-- Instructions to follow --
Please give back all the records exactly, but keep the pictures out.

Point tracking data

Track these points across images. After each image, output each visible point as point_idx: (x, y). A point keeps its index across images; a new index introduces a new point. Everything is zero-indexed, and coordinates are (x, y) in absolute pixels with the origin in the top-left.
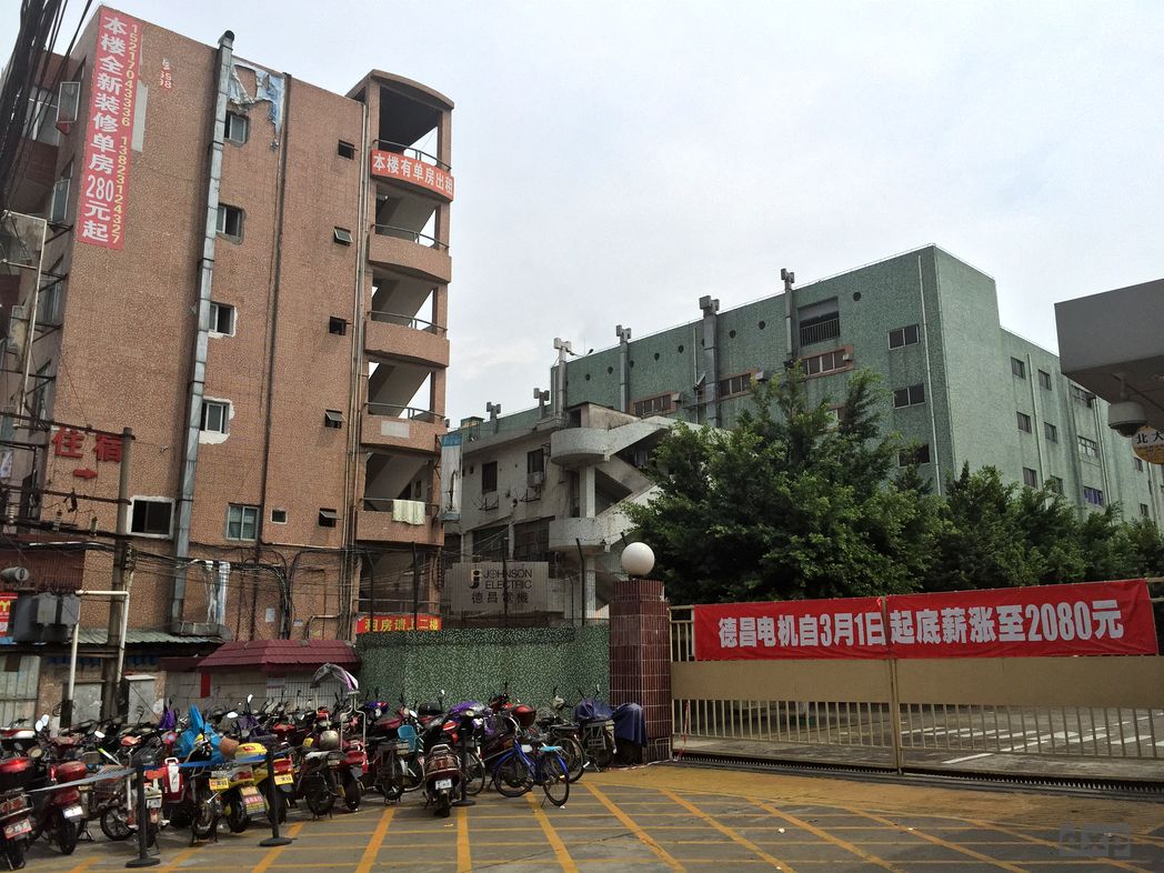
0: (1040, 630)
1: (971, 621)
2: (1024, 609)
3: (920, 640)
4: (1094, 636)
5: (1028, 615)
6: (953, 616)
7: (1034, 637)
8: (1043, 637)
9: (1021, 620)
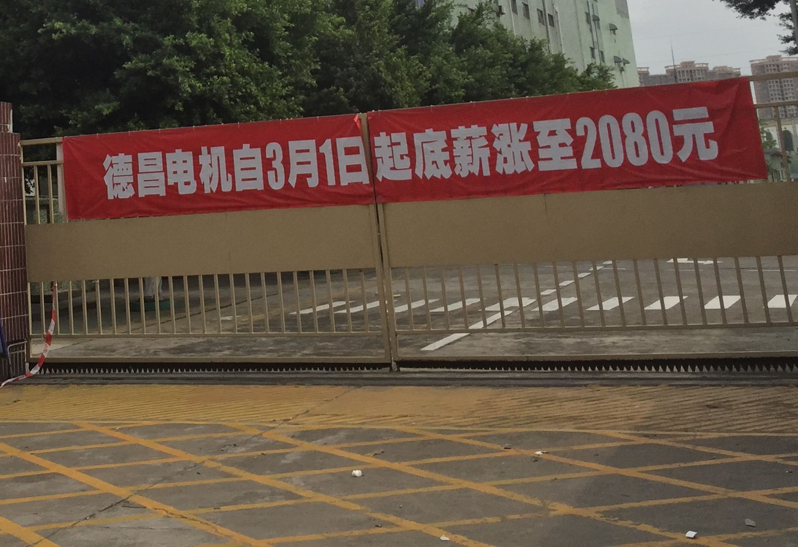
0: (597, 153)
1: (497, 144)
2: (573, 124)
3: (420, 175)
4: (676, 159)
5: (580, 132)
6: (470, 138)
7: (589, 163)
8: (603, 162)
9: (569, 140)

-- Task result --
Track these points across images. After each image, output each visible point as point_idx: (x, y). A point keeps its index across images; a new index introduces a new point. Everything is zero-indexed, and coordinates are (x, y) in absolute pixels with the origin in the top-left.
0: (1040, 630)
1: (971, 621)
2: (1024, 609)
3: (920, 640)
4: (1094, 636)
5: (1028, 615)
6: (953, 616)
7: (1034, 637)
8: (1043, 637)
9: (1021, 620)
0: (597, 153)
1: (497, 144)
2: (573, 124)
3: (420, 175)
4: (676, 159)
5: (580, 132)
6: (470, 138)
7: (589, 163)
8: (603, 162)
9: (569, 140)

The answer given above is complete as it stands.